-- Page extract --
____________________
Preheat the oven to 350º F / 180º C. Lightly grease a 9-inch / 23 cm springform pan.
3.
Combine the graham crackers, sugar, and melted butter until moistened. Pour the crumb mixture the prepared springform pan. With clean hands, press the crumbs into the bottom of the pan. Bake for 8 minutes. Cool to room temperature.
4.
Increase the oven temperature to 450º F / 230º C.
5.
For the Filling;
6.
Combine the cream cheese and sugar in the bowl of an electric mixer fitted with a paddle attachment. Beat on medium-high speed until light and fluffy, about 5 minutes. Reduce the speed of the mixer to medium and add the eggs and egg yolks, 2 at a time, mixing well. Scrape down the sides of the bowl and beater, as necessary. With the mixer on low speed, add the sour cream, lemon zest, vanilla and half of the raspberries. Mix thoroughly and pour into the cooled crust.
7.
____________________
-- Information given --

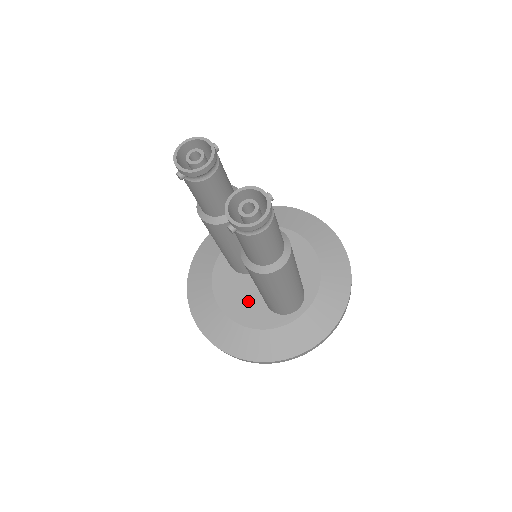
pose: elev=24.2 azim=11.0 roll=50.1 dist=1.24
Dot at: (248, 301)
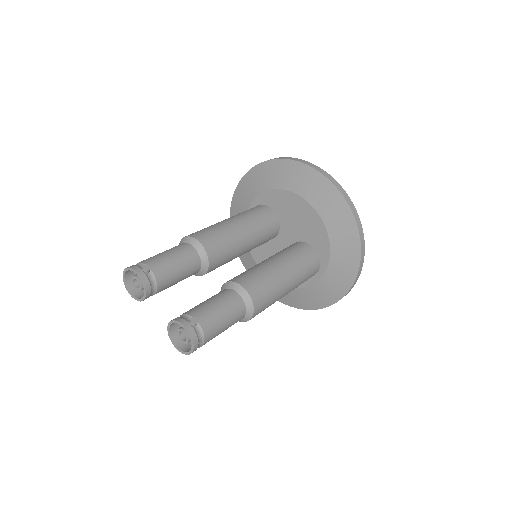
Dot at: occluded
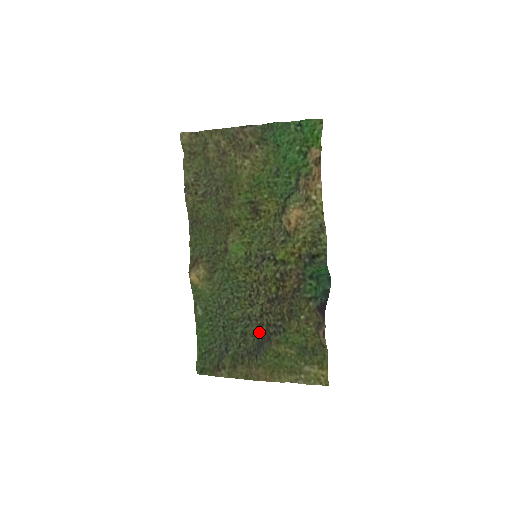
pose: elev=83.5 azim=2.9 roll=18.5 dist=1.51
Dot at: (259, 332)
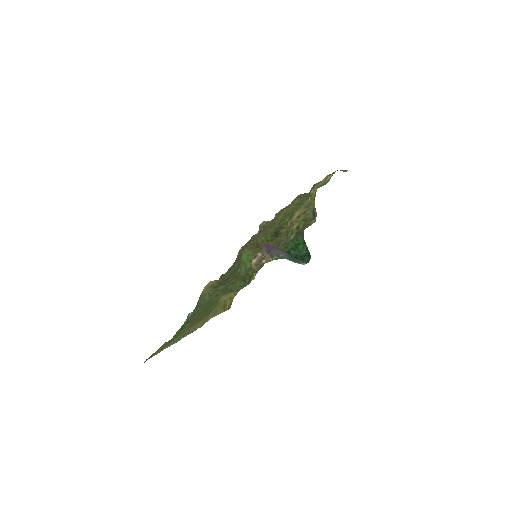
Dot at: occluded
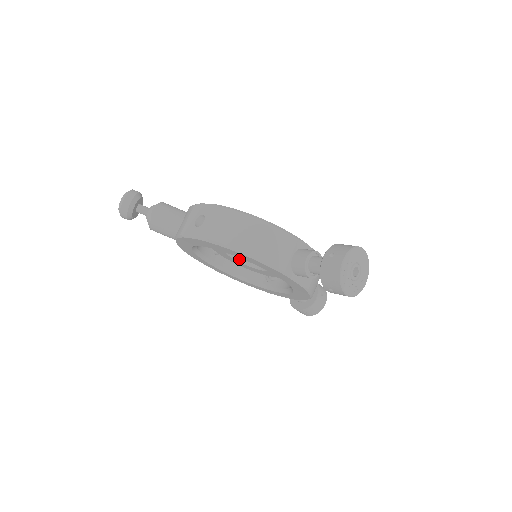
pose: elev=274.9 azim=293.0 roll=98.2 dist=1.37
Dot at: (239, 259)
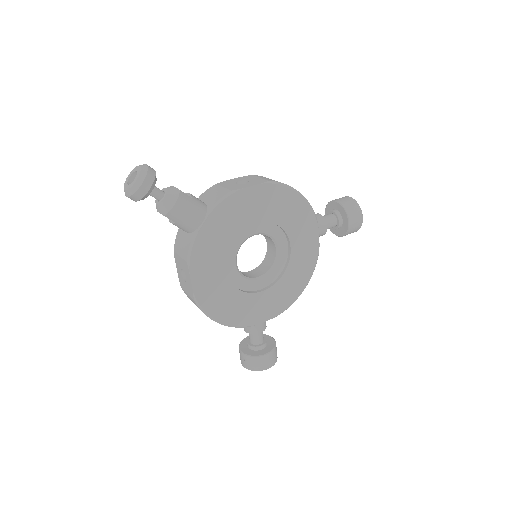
____________________
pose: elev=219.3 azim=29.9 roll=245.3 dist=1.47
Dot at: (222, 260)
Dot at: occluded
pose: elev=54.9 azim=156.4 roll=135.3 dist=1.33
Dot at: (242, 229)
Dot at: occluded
____________________
-- Written instruction --
Continue the raspberry cheesecake recipe from the point where its steps stop.

-- Task answer --
Bake for 15 minutes. Reduce oven temperature to 225º F / 107º C and bake for 70 to 75 minutes. Turn the oven off and open the door. Allow the cake to sit in the oven with the door open for 30 minutes, this will allow the center to set properly. Remove the cheesecake from the oven and allow it to sit at room temperature for another 2 to 3 hours, or until completely cooled. Cover and refrigerate for 12 hours or overnight.
8.
Remove the cake from the springform pan by carefully running a hot knife around the outside of the cake. Leave the cake on the bottom of the springform pan for serving.
9.
Garnish with remaining raspberries and mint; dust with confectioners' sugar. Slice and serve.